# Written instruction
Can you reproduce the RTFO passage word for word between "How did the" and "happens after 2032?", inclusive?

# Provided passage
The Government have said that the RTFO delivers about a third of the savings required for the UK’s current transport budget, and that last year the RTFO scheme saved carbon emissions equivalent to taking 2.5 million combustion engine-powered cars off the road. They have also said that the changes made by this order are estimated to deliver the equivalent of an additional 1.5 million cars by 2032. As we know, in 2019, road transport accounted for 24% of all greenhouse gas emissions and greenhouse gas emissions from transport have remained largely unchanged since 1990, as the noble Baroness, Lady Randerson, just reminded us.

How did the Government finally come to the conclusion that a five percentage point increase in the renewable fuel target between 2022 and 2032 would be sufficient in the transport sector to meet our greenhouse gas emission and climate change goals? What, if anything, happens after 2032?

The Government consulted on only three options: increasing the main obligation by 1.5, 2.5 or 5 percentage points, with the Department for Transport backing a 2.5 percentage point increase in the renewable fuel target. Paragraph 10.3 of the Explanatory Memorandum states:

“Of the 77 respondents that expressed a preference on the amount by which this target should increase, 61 supported an increase to the RTFO main obligation of 5 percentage points or more. These respondents included suppliers of renewable fuel who benefit from support under the certificate trading scheme, and suppliers of fossil fuel who must meet the targets. Those in support of an increase of 5 percentage points or more suggested this could provide long term certainty to industry and would provide a further contribution to the government’s commitment to net zero greenhouse gas emissions by 2050. Accordingly, the government has decided to increase the RTFO main obligation by a further 5 percentage points between 2022 and 2032.”


There appears to have been a greater commitment to the Government’s net-zero greenhouse gas emissions target by 2050 from the respondents to the consultation than there was from the Government themselves, which begs the question: does the order go far enough? Why did the order reject going beyond 5 percentage points, as some respondents clearly proposed, despite that not even being one of the three options the Government had offered?

# Collected material
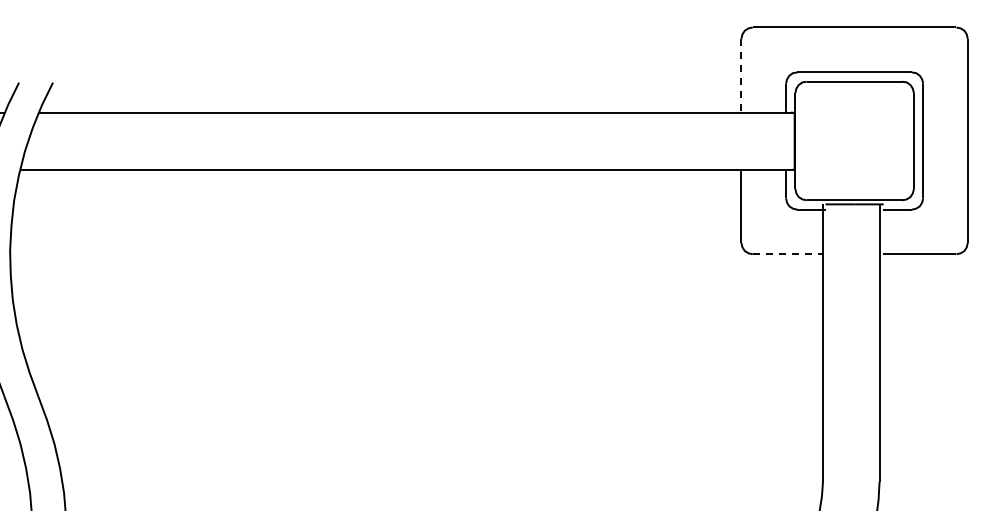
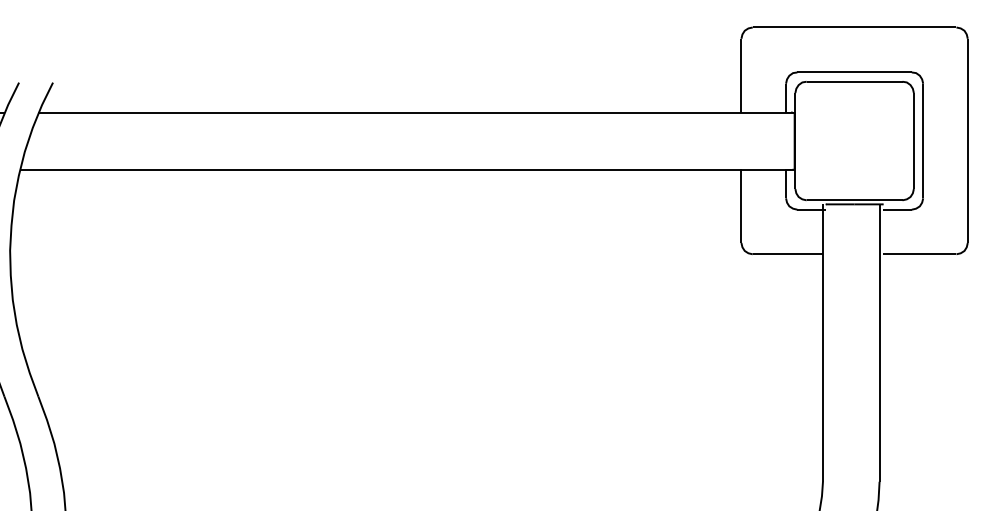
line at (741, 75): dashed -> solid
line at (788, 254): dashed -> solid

# The completed task
How did the Government finally come to the conclusion that a five percentage point increase in the renewable fuel target between 2022 and 2032 would be sufficient in the transport sector to meet our greenhouse gas emission and climate change goals? What, if anything, happens after 2032?